## Exercise prompt:
Drop all images. Then write out each line below exactly as given.

Records contained in a dataset
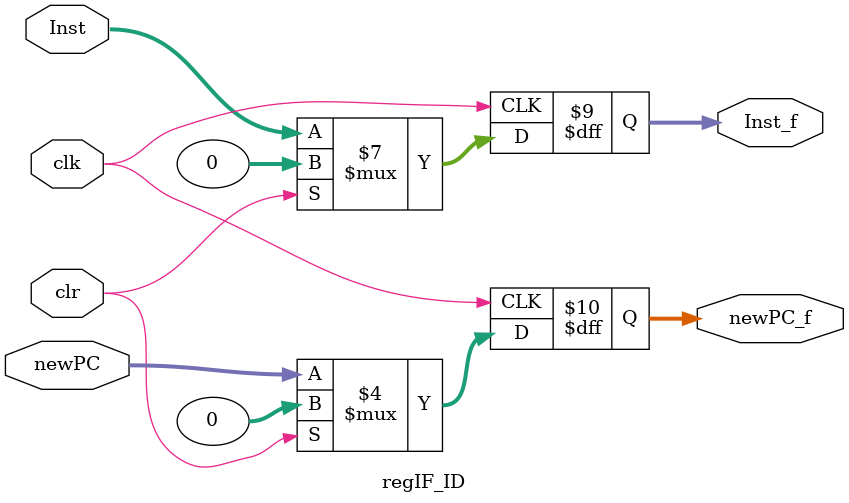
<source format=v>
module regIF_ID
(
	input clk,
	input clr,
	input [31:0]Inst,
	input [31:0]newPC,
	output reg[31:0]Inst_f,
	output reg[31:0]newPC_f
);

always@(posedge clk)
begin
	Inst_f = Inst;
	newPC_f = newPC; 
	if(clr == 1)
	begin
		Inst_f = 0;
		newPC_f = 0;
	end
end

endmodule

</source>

## Answer section:
<source format=v>
module regIF_ID
(
	input clk,
	input clr,
	input [31:0]Inst,
	input [31:0]newPC,
	output reg[31:0]Inst_f,
	output reg[31:0]newPC_f
);

always@(posedge clk)
begin
	Inst_f = Inst;
	newPC_f = newPC; 
	if(clr == 1)
	begin
		Inst_f = 0;
		newPC_f = 0;
	end
end

endmodule

</source>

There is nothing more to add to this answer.